Cosa si può fare per sopravvivere all'ipotermia, sotto una valanga?
«Da soli ben poco. Il presidio fondamentale è l'Arva: se l'infortunato
è sotto una valanga, l'apparecchio permette di individuarlo. Se ha la
fortuna di essere coperto da poca neve, è meglio che cominci a prendere
la pala e scavare. La cosa migliore sarebbe di formarsi una camera d'aria, cercando
di avere magari movimenti simili al nuoto per stare in superficie e non sprofondare
troppo. Tenere per quanto possibile mani e braccia avvolte a cerchio in modo
da evitare che la nevi entri subito in contatto con il corpo e soprattutto con
le vie aeree. Ma non è facile: man mano che la temperatura si abbassa,
chi è travolto tende ad assopirsi e muore per soffocamento.

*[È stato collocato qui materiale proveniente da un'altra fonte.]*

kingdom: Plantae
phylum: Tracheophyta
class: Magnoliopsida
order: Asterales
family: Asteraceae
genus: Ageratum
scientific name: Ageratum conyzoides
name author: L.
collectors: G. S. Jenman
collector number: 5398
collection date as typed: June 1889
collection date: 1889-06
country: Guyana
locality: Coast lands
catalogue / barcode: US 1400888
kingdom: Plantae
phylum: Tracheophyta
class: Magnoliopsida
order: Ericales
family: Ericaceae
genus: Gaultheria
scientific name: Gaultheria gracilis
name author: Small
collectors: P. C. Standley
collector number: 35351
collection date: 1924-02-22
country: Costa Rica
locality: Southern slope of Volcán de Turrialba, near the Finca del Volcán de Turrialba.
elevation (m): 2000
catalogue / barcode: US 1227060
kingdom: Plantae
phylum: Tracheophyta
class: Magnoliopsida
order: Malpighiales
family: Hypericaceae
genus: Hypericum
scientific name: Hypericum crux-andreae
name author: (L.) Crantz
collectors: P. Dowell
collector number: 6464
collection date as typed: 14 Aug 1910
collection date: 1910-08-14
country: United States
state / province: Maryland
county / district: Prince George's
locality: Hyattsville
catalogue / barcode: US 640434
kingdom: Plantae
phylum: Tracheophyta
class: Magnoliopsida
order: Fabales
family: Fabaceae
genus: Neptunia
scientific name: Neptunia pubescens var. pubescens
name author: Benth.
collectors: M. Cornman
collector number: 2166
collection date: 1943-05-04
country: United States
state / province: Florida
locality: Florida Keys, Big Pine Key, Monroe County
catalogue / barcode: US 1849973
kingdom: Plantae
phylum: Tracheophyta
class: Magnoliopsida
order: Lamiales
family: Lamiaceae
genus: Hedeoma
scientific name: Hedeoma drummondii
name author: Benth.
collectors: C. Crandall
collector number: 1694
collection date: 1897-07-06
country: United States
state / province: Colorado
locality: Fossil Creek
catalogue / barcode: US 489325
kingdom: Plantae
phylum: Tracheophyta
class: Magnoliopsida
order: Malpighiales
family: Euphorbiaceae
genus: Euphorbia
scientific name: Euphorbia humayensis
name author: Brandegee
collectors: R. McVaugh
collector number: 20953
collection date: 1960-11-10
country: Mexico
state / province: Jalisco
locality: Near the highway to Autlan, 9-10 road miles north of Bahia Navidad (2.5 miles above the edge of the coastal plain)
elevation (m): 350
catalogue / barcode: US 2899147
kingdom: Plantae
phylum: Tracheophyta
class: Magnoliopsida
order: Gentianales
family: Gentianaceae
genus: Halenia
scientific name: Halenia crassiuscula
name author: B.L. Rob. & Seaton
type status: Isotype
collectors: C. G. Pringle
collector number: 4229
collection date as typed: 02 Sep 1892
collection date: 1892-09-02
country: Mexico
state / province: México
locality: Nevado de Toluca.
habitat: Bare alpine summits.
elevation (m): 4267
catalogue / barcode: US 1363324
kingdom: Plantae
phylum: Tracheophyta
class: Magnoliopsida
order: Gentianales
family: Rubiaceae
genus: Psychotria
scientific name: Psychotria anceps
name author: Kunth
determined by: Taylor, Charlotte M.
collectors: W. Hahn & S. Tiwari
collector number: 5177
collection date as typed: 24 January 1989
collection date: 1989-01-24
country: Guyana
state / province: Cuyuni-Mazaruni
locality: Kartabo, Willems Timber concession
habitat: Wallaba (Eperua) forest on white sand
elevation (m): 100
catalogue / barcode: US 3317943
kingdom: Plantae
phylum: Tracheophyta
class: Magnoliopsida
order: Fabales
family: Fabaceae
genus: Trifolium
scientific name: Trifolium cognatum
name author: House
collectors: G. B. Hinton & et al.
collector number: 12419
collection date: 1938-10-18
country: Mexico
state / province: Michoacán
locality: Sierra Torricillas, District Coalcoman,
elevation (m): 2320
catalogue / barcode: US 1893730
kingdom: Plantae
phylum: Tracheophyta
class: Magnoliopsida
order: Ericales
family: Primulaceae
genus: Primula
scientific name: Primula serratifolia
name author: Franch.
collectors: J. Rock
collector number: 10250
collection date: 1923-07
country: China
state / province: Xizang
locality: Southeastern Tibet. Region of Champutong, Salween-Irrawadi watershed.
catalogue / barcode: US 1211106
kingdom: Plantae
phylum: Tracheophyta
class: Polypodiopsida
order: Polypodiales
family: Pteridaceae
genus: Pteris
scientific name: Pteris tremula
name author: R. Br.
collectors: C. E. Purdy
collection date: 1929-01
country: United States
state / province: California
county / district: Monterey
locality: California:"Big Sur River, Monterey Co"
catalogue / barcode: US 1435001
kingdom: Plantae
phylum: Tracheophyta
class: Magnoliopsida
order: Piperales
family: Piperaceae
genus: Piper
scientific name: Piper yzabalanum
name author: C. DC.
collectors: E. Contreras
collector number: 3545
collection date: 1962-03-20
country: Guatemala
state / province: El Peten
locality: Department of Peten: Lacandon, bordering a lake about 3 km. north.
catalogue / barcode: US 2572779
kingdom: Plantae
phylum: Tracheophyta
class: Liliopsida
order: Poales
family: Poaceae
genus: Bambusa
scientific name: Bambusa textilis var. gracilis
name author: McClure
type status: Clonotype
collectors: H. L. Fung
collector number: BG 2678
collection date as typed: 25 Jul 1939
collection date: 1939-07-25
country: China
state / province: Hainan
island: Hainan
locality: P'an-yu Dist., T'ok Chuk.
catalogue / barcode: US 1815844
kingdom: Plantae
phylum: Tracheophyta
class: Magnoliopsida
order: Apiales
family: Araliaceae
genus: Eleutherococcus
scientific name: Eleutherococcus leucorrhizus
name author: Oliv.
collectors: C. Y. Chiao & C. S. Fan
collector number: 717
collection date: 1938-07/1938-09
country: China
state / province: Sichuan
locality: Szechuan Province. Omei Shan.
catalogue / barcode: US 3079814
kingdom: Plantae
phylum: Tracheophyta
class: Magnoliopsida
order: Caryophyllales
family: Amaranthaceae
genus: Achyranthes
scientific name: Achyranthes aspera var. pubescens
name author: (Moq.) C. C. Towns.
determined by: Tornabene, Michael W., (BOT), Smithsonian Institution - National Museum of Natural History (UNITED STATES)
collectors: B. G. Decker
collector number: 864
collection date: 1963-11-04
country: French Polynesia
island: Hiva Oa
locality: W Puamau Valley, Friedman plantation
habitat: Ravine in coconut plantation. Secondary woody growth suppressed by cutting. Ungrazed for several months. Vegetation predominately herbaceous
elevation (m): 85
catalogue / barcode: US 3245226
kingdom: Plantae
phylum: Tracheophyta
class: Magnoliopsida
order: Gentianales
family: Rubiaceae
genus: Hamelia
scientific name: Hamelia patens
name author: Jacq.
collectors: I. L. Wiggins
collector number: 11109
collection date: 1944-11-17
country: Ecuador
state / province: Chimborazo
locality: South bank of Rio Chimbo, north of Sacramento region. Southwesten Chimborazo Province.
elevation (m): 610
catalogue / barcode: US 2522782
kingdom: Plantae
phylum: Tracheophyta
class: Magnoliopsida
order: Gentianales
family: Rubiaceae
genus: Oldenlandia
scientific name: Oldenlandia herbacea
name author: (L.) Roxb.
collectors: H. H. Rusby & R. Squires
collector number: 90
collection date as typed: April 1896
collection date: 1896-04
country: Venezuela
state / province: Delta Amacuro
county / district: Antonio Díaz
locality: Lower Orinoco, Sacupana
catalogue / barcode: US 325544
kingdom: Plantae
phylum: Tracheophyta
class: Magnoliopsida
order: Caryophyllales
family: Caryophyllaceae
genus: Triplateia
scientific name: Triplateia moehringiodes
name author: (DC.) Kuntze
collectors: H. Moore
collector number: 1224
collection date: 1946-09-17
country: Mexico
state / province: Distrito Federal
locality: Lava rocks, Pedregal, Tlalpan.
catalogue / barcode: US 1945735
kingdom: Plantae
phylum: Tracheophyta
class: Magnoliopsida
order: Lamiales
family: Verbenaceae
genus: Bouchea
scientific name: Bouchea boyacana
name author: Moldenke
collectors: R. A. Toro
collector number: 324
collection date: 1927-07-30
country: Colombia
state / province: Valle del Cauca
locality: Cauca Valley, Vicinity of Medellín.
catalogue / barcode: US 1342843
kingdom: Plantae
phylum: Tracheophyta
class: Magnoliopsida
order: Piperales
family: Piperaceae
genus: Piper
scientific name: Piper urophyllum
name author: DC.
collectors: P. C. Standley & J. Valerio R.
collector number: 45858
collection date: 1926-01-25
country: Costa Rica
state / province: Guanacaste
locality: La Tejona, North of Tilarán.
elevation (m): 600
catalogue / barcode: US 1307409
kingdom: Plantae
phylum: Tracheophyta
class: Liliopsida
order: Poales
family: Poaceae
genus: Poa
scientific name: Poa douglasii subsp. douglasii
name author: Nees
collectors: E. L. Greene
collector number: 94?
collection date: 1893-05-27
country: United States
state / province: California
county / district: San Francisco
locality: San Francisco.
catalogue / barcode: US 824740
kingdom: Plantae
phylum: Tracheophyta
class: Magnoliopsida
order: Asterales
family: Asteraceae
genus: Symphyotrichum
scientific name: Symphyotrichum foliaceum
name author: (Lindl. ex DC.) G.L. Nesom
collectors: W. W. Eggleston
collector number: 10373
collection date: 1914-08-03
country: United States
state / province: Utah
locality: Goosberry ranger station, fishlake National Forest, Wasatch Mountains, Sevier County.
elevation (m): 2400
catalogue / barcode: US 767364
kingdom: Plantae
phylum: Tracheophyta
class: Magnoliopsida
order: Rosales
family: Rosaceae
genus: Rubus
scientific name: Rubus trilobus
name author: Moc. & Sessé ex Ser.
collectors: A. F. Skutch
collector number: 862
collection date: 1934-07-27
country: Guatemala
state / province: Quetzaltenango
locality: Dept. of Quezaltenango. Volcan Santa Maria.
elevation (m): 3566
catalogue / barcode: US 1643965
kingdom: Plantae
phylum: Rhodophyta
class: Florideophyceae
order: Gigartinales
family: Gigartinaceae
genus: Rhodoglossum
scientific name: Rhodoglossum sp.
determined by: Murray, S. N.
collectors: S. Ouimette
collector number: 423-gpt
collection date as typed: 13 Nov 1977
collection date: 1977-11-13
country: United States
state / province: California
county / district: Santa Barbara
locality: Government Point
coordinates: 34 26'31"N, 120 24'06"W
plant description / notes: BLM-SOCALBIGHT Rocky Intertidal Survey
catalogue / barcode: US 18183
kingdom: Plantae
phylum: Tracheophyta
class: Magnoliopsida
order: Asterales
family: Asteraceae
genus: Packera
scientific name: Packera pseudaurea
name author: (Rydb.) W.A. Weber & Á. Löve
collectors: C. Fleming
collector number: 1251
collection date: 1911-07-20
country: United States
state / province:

Senza respirare
non ci si può salvare».
TRENTO
martedì 13 febbraio 2001, S. Maura
Squadra anti-valanghe: diciotto cani superspecializzati
Due anni di delicato addestramento, nuove razze più resistenti e tanta
passione
TRENTO. Ci vogliono due anni per formare un cane da valanga. Due anni nel corso
dei quali il volontario del soccorso alpino affidatario e il quattrozampe diventano
un tutt'uno.
In Trentino sono 18 i cani da valanga del Gruppo tecnico cinofilo, un ramo del
corpo del soccorso alpino. Sino a qualche anno fa - ha spiegato Sergio Torresani,
istruttore nazionale di cani da valanga - erano utilizzati soprattutto pastori
tedeschi.
Poi sono state introdotte altre razze: labrador e setter irlandese ad esempio.
Una svolta dettata da varie ragioni: tra queste la maggiore resistenza di certe
razze al calore estivo (molti cani sono abilitati anche alle ricerche in superficie)
e la maggiore longevità (un pastore tedesco è operativo sino ai
10 anni, un labrador arriva a 14 senza particolari problemi).
Il cucciolo viene affidato ad un volontario del soccorso alpino (e con questo
resterà per sempre) a sessanta giorni di vita.
Dopo due anni di esercitazioni - e due "esami" sul campo - viene rilasciato
il brevetto.
I cani da valanga vengono abituati - prima con l'aiuto del conducente, poi con
un "figurante" (una persona sconosciuta) - a cercare le persone sommerse
dalla neve.
Nel corso delle esercitazioni il tempo medio di rinvenimento è di due
persone in quindici minuti. I cani riescono a capire dove si trova il sepolto
grazie al particolare odore che questo emana: problemi nella ricerca possono
essere creati da correnti d'aria e neve troppo bagnata.
L'attività del gruppo cinofilo del soccorso alpino inizia solitamente
a dicembre e si conclude a fine marzo. Nel corso di questi mesi un volontario
con il proprio cane staziona stabilmente presso il nucleo elicotteri di Mattarello,
pronto a partire in caso di bisogno.
In assenza dell'Arva, i cani sono l'unica alternativa sufficientemente rapida
per rinvenire persone sepolte dalla neve.